La crainte excessive de l’action législative entraîne M. H. Spencer jusqu’à protester contre la tendance, universelle aujourd’hui, de répandre l’instruction populaire. Chose étrange, le même homme qui, dans tout son livre, nous montre les funestes effets de l’ignorance et la nécessité d’une science sociale trouve tout à coup qu’il n’y a pas de plus grand préjugé que de beaucoup attendre du développement de l’instruction et même de l’éducation. Que l’on s’oppose, si l’on veut, au principe de l’instruction obligatoire : que l’on rectifie les idées excessives que l’on peut se faire des bienfaits de l’instruction populaire, que l’on nous apprenne qu’elle n’est pas plus qu’autre chose une panacée : tout cela peut être sage et utile ; mais prendre précisément le contre-pied des opinions courantes et dire, comme le ferait le plus aveugle des ignorantistes : « Quel rapport peut-il y avoir entre savoir lire, et acquérir un sentiment plus élevé du devoir ? comment la facilité à former des signes représentant des sons pourrait-elle fortifier la volonté de bien faire ? comment la connaissance de la table de multiplication pourrait-elle développer les sentimens de sympathie ? » opposer des objections si vulgaires et si superficielles à une tendance exagérée, si l’on veut, mais au fond très raisonnable, c’est avoir un esprit bien contrariant, bien décourageant, et qui ne sait que trouver à redire de tous les côtés. M. Spencer triomphe de ses connaissances psychologiques qui lui apprennent, paraît-il, que l’intelligence n’est pour rien dans les actions des hommes[2] ; mais c’est là une psychologie très

  1. C’est ainsi par exemple qu’un très méchant homme comme Louis XI peut avoir fait plus pour le bien public qu’un autre homme d’une nature beaucoup plus élevée.
  2. Afin de prouver que l’intelligence n’est pour rien dans les actions, M. Spencer cite le témoignage des maîtres de maison qui assurent, dit-il, que « les domestiques ne font aucune attention aux reproches et persistent dans leurs mauvaises habitudes, même quand on leur en a mille fois prouvé l’absurdité. » Il semble que, si quelque chose prouve la nécessité de la culture, c’est justement ce fait-là, car l’entêtement dont parle M. Spencer est précisément causé par le défaut d’intelligence.

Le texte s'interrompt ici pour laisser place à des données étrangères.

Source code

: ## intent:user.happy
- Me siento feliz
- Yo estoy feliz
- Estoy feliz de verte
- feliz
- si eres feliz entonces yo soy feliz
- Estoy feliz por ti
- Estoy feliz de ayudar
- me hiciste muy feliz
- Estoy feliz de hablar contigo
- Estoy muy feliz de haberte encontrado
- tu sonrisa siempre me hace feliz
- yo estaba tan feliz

D’ailleurs le fait est tout à fait faux, et les domestiques, quand ils sont jeunes, sont tout aussi capables que les autres classes de la population de s’éclairer et de se perfectionner, sans avoir besoin « de la crainte de la punition. » Enfin l’auteur se contredit sans s’en douter, car en nous montrant les domestiques « insensibles aux reproches, » il nous les montre aussi incapables d’être modifiés par une émotion que par une idée ; or c’est le contraire qu’il veut démontrer. Au reste, tout ce passage sur l’instruction est un modèle de mauvais raisonnement.